Your menstruation cycle begins with the first day of your period. During this time, the luteinising hormone (LH), progesterone, and oestrogen are at their lowest levels, which is also why many women have low energy levels during this period. “Traditionally, women were not advised to exercise during the bleeding part of your cycle. Modern science refutes this, and at the same time it acknowledges that the changes which happen when the period starts, that is the sudden drop in oestrogen and progesterone, can affect a women’s performance, her level of energy, and one may not be able to push one’s body to a maximum during this period. Also the iron levels are low because of the blood flow during this time. So listen to your body and continue doing low or moderate-intensity workouts during this period,” says Dr Joshi. Lack of concentration and irritability also affect your performance.
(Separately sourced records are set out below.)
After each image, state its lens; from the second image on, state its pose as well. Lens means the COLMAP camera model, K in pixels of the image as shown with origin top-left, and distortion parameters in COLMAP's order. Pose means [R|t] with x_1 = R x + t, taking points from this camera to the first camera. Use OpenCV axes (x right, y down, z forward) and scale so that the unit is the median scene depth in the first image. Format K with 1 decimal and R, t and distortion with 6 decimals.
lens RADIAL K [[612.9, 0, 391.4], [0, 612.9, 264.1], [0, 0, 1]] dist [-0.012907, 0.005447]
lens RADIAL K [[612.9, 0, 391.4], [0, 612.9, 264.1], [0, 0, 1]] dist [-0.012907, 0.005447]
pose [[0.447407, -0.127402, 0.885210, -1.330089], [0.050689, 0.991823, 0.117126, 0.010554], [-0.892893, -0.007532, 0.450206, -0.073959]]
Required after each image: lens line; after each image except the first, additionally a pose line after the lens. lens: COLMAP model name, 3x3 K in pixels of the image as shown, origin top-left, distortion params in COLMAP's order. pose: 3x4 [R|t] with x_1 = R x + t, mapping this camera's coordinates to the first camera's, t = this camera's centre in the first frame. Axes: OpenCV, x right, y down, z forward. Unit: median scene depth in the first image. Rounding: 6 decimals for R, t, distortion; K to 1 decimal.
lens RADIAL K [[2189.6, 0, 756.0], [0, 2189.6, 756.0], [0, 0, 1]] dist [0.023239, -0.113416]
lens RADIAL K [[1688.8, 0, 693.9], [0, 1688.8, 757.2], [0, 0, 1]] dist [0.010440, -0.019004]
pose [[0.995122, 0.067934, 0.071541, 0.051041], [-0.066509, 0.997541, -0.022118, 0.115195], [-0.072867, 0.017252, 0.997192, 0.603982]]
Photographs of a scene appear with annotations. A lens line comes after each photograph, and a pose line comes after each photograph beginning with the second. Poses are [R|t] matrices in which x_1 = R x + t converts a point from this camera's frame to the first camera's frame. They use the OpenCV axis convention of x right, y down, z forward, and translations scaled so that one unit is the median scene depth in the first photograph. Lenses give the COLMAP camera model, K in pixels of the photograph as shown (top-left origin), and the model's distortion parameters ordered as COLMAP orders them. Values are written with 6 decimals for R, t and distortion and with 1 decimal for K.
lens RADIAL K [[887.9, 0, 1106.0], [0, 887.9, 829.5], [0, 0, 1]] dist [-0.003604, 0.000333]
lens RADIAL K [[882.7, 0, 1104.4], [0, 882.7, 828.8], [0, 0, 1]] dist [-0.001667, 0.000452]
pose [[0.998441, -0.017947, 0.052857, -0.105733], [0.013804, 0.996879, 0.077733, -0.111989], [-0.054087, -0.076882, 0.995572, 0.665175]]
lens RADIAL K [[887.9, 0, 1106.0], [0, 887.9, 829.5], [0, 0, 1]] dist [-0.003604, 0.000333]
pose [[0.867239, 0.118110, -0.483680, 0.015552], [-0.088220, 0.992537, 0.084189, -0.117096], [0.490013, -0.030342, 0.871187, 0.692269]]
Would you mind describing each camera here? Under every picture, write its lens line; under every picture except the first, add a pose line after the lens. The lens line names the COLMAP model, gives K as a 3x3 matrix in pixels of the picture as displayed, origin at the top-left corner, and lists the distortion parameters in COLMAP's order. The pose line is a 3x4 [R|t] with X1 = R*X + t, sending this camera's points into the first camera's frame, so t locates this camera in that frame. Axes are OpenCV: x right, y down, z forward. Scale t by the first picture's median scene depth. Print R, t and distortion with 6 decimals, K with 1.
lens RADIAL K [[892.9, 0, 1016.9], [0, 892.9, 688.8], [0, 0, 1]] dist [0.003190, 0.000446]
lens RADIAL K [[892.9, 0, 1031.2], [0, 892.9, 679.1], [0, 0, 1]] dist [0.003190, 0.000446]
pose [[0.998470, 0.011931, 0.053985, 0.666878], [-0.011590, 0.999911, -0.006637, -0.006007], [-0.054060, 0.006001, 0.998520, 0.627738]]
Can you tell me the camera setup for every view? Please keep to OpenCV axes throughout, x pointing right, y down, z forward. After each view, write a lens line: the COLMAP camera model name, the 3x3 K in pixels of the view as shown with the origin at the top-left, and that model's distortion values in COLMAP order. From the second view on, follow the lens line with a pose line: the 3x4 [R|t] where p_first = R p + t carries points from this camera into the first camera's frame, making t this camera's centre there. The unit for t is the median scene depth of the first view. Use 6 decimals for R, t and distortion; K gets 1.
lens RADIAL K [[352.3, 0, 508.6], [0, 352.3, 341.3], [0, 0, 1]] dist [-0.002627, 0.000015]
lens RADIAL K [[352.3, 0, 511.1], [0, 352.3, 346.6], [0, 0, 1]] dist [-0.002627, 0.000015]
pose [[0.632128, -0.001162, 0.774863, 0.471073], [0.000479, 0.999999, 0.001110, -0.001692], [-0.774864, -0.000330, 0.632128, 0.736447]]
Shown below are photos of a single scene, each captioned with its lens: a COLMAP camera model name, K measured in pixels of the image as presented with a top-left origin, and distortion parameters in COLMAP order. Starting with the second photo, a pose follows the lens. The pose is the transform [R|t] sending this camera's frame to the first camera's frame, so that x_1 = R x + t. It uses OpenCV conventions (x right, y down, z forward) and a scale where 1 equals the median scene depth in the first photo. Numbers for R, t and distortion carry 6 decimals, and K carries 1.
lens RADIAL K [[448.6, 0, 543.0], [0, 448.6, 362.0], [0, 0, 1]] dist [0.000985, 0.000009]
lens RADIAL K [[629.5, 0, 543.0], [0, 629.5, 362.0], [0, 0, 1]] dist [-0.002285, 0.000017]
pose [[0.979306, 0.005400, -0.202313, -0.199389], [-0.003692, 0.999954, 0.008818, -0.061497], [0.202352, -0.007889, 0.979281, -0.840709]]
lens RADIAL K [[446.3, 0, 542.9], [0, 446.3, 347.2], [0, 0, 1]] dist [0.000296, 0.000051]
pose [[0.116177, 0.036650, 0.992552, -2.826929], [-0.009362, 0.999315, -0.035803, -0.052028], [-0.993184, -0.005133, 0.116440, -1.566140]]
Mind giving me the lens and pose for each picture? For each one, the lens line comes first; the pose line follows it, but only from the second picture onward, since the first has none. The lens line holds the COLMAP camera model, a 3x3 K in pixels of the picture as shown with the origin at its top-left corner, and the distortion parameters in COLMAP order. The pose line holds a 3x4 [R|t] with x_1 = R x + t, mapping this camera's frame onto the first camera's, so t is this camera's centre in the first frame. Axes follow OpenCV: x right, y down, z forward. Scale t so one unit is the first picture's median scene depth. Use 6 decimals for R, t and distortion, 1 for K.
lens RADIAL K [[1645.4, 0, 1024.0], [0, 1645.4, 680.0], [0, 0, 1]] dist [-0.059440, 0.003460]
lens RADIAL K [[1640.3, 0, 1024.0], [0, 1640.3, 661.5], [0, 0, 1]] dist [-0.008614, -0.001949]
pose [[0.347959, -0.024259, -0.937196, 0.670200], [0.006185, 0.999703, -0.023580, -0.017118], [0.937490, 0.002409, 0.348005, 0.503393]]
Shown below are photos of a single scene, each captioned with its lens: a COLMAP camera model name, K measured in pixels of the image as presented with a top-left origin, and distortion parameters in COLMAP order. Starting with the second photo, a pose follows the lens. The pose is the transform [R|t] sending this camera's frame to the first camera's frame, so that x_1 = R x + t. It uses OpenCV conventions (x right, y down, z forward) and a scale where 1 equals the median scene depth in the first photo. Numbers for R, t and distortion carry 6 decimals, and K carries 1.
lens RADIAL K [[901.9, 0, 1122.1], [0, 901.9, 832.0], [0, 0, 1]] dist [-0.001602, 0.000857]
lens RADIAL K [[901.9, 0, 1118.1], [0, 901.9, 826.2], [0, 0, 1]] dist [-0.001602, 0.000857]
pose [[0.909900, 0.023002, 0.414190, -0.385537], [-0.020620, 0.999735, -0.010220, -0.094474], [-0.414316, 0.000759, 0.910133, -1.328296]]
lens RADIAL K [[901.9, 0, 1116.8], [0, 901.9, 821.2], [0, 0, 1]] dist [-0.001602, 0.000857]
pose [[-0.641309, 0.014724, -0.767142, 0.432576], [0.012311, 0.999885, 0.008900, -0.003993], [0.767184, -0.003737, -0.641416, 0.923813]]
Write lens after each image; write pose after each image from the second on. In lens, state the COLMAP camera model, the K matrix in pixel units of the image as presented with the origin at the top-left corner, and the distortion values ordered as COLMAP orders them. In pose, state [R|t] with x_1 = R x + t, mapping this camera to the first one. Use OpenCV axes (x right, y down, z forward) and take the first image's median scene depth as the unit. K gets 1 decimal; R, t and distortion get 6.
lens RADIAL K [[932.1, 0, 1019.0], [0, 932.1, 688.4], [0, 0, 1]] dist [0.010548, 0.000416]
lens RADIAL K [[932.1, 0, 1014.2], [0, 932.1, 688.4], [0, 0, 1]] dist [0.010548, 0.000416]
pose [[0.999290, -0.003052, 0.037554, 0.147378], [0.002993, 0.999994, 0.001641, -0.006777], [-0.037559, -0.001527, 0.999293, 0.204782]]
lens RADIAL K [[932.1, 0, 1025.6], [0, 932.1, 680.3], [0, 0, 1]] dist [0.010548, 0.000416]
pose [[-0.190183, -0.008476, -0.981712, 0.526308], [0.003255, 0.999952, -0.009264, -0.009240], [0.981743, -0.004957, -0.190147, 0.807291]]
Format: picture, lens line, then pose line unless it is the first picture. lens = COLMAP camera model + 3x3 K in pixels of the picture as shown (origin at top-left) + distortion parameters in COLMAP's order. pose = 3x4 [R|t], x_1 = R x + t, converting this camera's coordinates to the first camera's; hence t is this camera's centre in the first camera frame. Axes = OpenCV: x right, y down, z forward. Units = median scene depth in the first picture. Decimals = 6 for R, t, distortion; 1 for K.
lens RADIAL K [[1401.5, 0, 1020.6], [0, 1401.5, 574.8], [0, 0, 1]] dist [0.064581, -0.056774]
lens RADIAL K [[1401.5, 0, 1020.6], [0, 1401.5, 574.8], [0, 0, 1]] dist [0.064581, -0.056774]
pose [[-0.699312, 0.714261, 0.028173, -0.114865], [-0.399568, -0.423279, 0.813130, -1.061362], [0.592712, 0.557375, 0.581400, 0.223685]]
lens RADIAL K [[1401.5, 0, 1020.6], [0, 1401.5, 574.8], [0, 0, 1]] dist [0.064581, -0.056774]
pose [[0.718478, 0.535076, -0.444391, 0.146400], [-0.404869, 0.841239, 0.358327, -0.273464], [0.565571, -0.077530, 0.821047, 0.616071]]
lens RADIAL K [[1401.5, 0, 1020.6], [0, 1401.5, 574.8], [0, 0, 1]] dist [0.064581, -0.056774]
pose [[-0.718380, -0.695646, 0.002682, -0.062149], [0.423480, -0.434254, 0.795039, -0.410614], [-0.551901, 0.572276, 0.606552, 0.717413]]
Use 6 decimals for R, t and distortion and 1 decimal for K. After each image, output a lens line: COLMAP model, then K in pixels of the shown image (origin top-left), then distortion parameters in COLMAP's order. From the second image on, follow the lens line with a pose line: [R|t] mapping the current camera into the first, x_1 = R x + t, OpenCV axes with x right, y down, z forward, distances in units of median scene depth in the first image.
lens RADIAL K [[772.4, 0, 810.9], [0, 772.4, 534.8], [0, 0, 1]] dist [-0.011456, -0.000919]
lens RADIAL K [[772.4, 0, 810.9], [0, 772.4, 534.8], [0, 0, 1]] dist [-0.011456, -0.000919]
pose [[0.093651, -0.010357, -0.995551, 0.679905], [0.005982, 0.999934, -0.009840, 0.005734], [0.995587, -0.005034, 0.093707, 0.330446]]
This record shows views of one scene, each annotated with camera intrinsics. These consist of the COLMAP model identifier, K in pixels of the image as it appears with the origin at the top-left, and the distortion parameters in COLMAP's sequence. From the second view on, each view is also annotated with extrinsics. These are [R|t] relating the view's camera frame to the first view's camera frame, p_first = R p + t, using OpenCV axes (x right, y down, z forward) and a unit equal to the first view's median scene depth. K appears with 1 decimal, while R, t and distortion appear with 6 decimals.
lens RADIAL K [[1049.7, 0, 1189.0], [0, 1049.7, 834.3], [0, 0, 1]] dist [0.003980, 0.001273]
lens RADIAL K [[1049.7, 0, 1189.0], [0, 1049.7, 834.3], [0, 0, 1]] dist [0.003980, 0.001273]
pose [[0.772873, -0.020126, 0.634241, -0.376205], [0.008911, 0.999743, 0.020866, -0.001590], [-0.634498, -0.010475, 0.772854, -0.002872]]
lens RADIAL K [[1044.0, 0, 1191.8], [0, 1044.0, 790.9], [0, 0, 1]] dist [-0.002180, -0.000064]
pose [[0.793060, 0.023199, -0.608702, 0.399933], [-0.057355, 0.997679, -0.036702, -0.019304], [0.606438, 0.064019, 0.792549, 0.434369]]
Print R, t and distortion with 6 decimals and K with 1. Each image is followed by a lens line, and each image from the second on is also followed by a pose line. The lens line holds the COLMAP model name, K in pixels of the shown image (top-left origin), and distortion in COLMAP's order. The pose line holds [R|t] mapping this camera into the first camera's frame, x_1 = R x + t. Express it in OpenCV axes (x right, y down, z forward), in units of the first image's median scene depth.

Fitness expert Bhavna Harchandrai recommends the same. “Dance, Zumba, mat Pilates, yoga, long walks and training on elliptical and rowing machines at the gym are good options during this low energy period. When it comes to yoga poses, we avoid downward dog, plough pose, chakrasana, handstand and headstands as it interrupts the natural blood flow, which is downwards away from the body,” says Harchandrai. Dr Joshi says that if you have been doing high-intensity workouts anyway, there’s no harm in doing cardio and aerobic exercises like swimming or cycling, but heavy weight lifting may not be advisable during this time.

Follicular phase

“The follicular phase lasts for the first two weeks of the menstrual cycle, just after you're done with your period. It is a good time to start with new exercise modules or endurance training as there is less water retention and bone health is at its best. It helps the body to accept higher intensity training,” says Dr Joshi. It’s an ideal time to do endurance training and to start with new high-intensity regime or exercises. “The muscles are more relaxed, there is greater flexibility, pliability, increased range of motion and increased energy. With the added flexibility, it’s a good time to do stretch and dynamic poses,” says Harchandrai. Do not skip on your warm-ups though, as though there is increased pliability, you can also tend to overstretch and be vulnerable to injuries.

Ovulation phase

“This phase can last a couple of days and the basal body temperature does increase by 0.3 degree Celsius, which has an impact on general health and exercise tolerance,” says Dr Joshi. With oestrogen at its peak, and progesterone at a low, one should be able to use this high period for endurance training. "Go for runs, sprints, Tabata, HIIT, bootcamp workouts, or boxercise training. You can also go for group classes and aim to perform better and pack a punch. Ensure that you are well warmed up, and increase the intensity in a gradual manner and not sudden bursts,” says Harchandrai.

Luteal phase

The luteal phase begins post the release of the egg and it lasts between ovulation and prior to the onset of menstruation, for 10 to 14 days. “This is the time when the progesterone hormone starts increasing, because of which there is water retention. For those who have been training long term, it makes sense to have a rest period during this time,” says Dr Joshi. While this phase begins with high oestrogen, it slowly dips as we enter the PMS phase. “You feel sluggish, irritable, have mood swings and food cravings as the hormone levels drop. You can bring your high exercise routines down a notch,” says Harchandrai.